E imprevisíveis como a vida.
O primeiro cão se aproximou dos humanos por volta de trinta mil anos atrás e cientificamente ou arqueologicamente comprovado ou não podemos ter uma única certeza, era um vira-lata.
A curiosidade, a fome, a vontade de se aproximar, a facilidade em se enturmar e os acordos não verbais, está fora de discussão, o primeiro cão era um vira-lata.
Existem estudos mostrando que os primeiros cães se separaram dos lobos antes mesmos de se aproximarem da espécie humana, indicando paradoxalmente que talvez, apenas talvez, eles tenham nos domesticado nos ensinando a dar comida em troca de carinho e não o contrário.

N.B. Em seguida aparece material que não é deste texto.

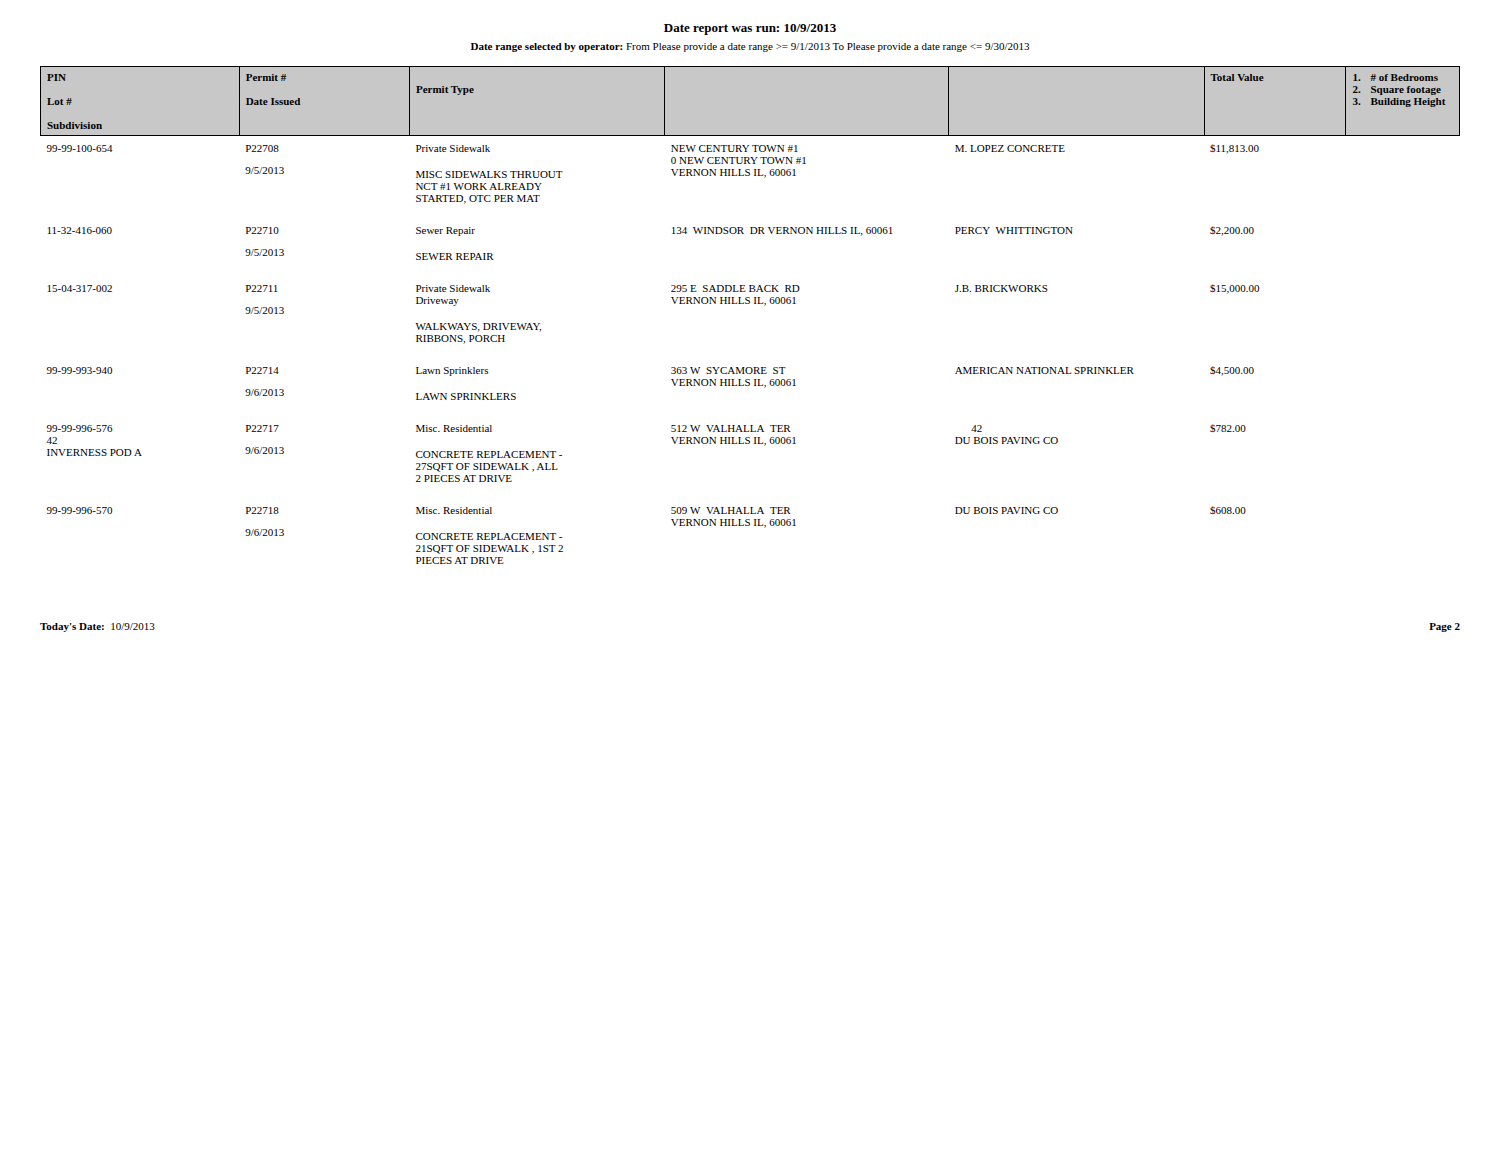Date report was run: 10/9/2013
Date range selected by operator: From Please provide a date range >= 9/1/2013 To Please provide a date range <= 9/30/2013
| PIN Lot # Subdivision | Permit # Date Issued | Permit Type | | | Total Value | 1. # of Bedrooms 2. Square footage 3. Building Height |
| --- | --- | --- | --- | --- | --- | --- |
| 99-99-100-654 | P22708 9/5/2013 | Private Sidewalk MISC SIDEWALKS THRUOUT NCT #1 WORK ALREADY STARTED, OTC PER MAT | NEW CENTURY TOWN #1 0 NEW CENTURY TOWN #1 VERNON HILLS IL, 60061 | M. LOPEZ CONCRETE | $11,813.00 | |
| 11-32-416-060 | P22710 9/5/2013 | Sewer Repair SEWER REPAIR | 134 WINDSOR DR VERNON HILLS IL, 60061 | PERCY WHITTINGTON | $2,200.00 | |
| 15-04-317-002 | P22711 9/5/2013 | Private Sidewalk Driveway WALKWAYS, DRIVEWAY, RIBBONS, PORCH | 295 E SADDLE BACK RD VERNON HILLS IL, 60061 | J.B. BRICKWORKS | $15,000.00 | |
| 99-99-993-940 | P22714 9/6/2013 | Lawn Sprinklers LAWN SPRINKLERS | 363 W SYCAMORE ST VERNON HILLS IL, 60061 | AMERICAN NATIONAL SPRINKLER | $4,500.00 | |
| 99-99-996-576 42 INVERNESS POD A | P22717 9/6/2013 | Misc. Residential CONCRETE REPLACEMENT - 27SQFT OF SIDEWALK , ALL 2 PIECES AT DRIVE | 512 W VALHALLA TER VERNON HILLS IL, 60061 | 42 DU BOIS PAVING CO | $782.00 | |
| 99-99-996-570 | P22718 9/6/2013 | Misc. Residential CONCRETE REPLACEMENT - 21SQFT OF SIDEWALK , 1ST 2 PIECES AT DRIVE | 509 W VALHALLA TER VERNON HILLS IL, 60061 | DU BOIS PAVING CO | $608.00 | |
Today's Date: 10/9/2013 Page 2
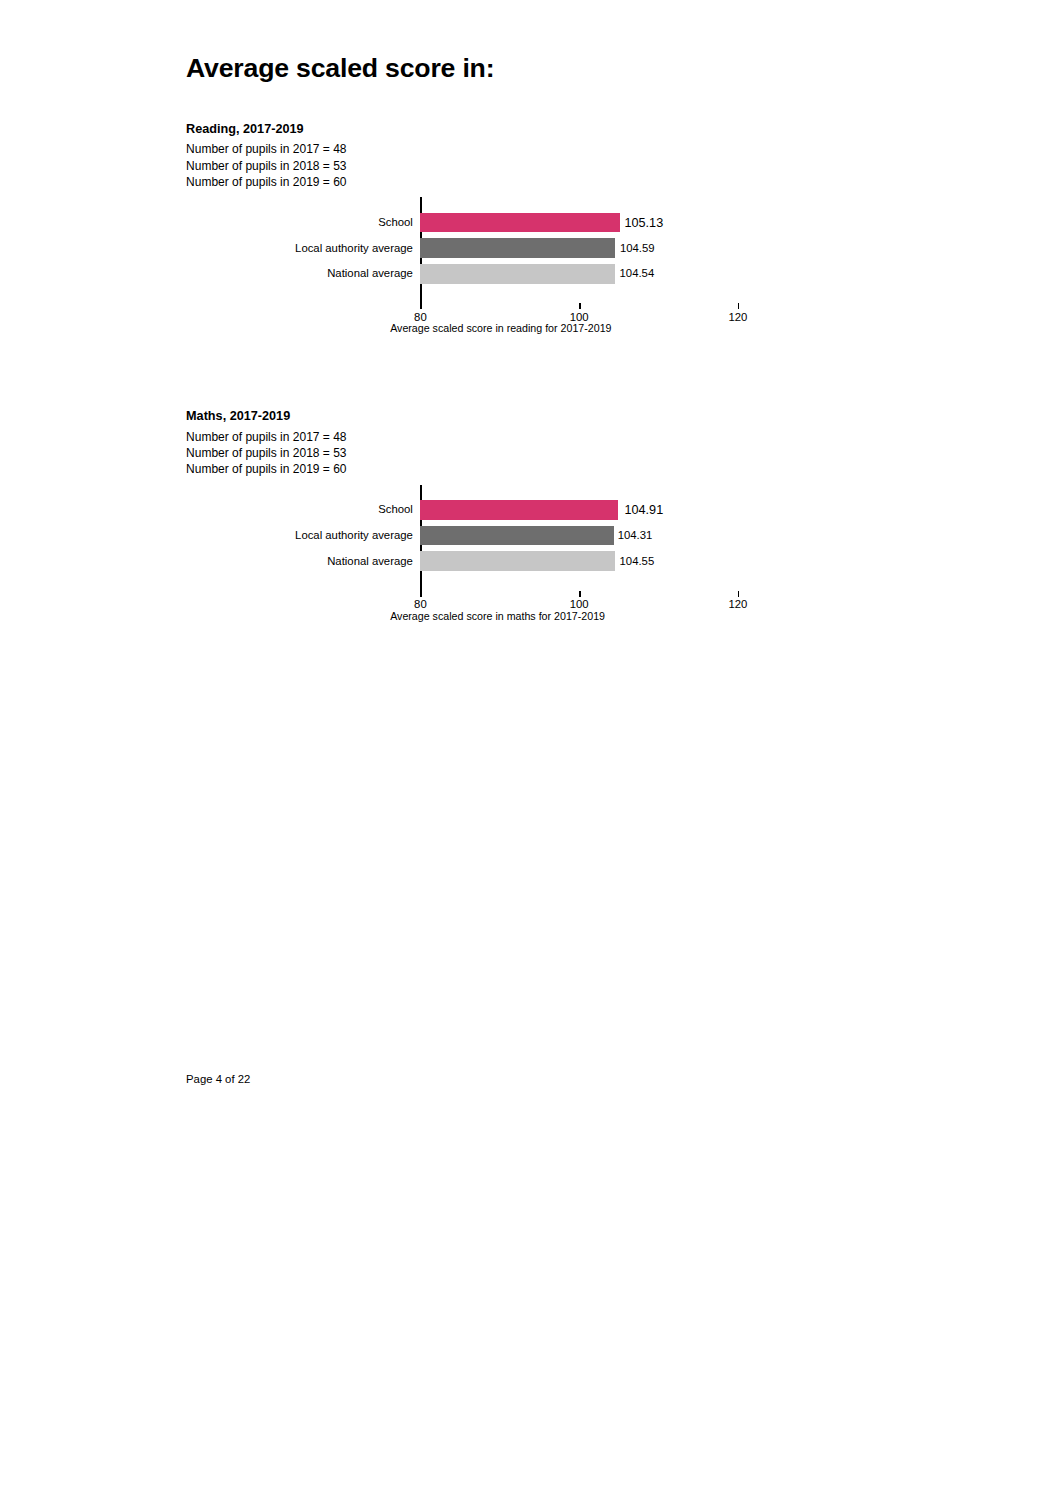Average scaled score in:
Reading, 2017-2019
Number of pupils in 2017 = 48
Number of pupils in 2018 = 53
Number of pupils in 2019 = 60
School
105.13
Local authority average
104.59
National average
104.54
80
100
120
Average scaled score in reading for 2017-2019
Maths, 2017-2019
Number of pupils in 2017 = 48
Number of pupils in 2018 = 53
Number of pupils in 2019 = 60
School
104.91
Local authority average
104.31
National average
104.55
80
100
120
Average scaled score in maths for 2017-2019
Page 4 of 22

Mas tudo bem, nós também aprendemos a ludibriar eles fingindo oferecer comida para poder fazer carinho neles e... meu deus, talvez isto tenha sido planejado por eles também.
Vira-latas são de fato paradoxais, como na tirinha "My Dog: The Paradox" do cartunista americano Matthew Inman:
- Não possuem medo de automóveis, caminhões de lixo ou aviões, mas ficam apavorados com um secador de cabelos.
- Não possuem medo de nenhum outro animal a não ser encarar um gato nos olhos.
Não possuem interesse em ficar limpos, a não ser o próprio testículo.
- Latem ferozmente para pessoas que gostamos e ficam alegremente enloquecidos perto de pessoas que queremos evitar.
- Você chuta ele sem querer e ele se aproxima e pede desculpas para você. Comem de tudo o que não pode ser comido, mas rejeita a salada que você tanto pensou que ele adoraria.
- Têm medo de banho e fogos de artifício e principalmente, de ficar sozinho. Se você sai de casa e volta quatro minutos ou quatro horas depois, a reação deles é a mesma, saltos de amor e alegria.
- São os seus melhores amigos, e morrem sem nunca saber o seu nome.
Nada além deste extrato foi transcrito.